I think it clever to incorporate actual organisations and people who heroically assisted Jewish people, especially the young children to escape from Germany. This adds weight and realism to his developing plot. Being able to introduce in a subtle way the back stories and incidents intertwined which helped influence the progression of the war. For example, hinting at the conflict Roosevelt was experiencing between those who believed it to be Europe’s problem and not America’s and being lobbied by many factions including those with strong anti-Semitic beliefs.
The real pressing battle going on was the first to create the ultimate weapon – the atomic bomb.
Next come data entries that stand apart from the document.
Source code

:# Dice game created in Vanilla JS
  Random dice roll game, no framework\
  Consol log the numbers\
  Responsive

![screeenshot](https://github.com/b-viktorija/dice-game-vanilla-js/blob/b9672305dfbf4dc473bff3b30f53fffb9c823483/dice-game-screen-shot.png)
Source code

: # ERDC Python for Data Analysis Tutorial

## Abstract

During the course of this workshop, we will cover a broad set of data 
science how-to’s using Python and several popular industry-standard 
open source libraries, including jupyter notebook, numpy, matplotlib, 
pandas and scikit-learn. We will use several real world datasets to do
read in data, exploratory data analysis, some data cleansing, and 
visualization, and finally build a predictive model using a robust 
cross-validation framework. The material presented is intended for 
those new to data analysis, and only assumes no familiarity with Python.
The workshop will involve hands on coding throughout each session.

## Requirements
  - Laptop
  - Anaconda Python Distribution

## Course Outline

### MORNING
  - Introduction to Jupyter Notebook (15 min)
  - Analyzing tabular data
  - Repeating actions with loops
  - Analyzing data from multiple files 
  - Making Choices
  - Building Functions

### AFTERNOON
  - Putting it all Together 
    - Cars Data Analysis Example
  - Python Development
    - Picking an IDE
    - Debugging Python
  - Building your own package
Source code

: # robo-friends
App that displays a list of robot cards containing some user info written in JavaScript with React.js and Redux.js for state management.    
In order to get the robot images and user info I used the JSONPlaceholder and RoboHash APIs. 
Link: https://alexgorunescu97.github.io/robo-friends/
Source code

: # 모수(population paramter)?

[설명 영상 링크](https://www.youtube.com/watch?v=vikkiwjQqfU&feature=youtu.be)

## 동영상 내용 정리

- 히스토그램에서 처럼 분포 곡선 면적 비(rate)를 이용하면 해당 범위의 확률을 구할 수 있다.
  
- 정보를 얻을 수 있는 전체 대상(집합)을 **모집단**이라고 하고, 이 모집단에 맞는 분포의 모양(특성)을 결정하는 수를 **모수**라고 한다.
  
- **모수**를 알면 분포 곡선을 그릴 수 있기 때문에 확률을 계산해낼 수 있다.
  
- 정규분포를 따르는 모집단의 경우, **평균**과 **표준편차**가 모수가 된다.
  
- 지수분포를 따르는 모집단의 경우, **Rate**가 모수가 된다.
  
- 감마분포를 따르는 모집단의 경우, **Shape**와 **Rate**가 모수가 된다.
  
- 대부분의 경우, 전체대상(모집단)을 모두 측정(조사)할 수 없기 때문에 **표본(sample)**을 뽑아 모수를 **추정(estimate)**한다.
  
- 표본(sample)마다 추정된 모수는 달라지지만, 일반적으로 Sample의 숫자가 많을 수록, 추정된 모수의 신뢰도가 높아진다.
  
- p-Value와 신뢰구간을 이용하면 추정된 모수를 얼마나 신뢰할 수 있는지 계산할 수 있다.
The conflict Britain had with the IRA using the opportunity to forward its agenda of a united Ireland through domestic sabotage was not helped by The Republic of Ireland’s later decision to remain neutral, once the war was declared between Britain and Germany. Finally, the plot unravelling within Cambridge University, the recruiting ground for Russian spies a ring which went on to operate for decades.
Rory Clements managed to achieve this whilst maintaining a natural flow which made it an enjoyable read. As someone who enjoys history, I was impressed with how he integrated real events and organisations that existed. The real espionage that was occurring during that period all linked via this plot created a superb read without being drowned by History and the fear of becoming a historical book.
Rory Clements has continued to develop his character Tom Wilde who is believable and fascinating to follow.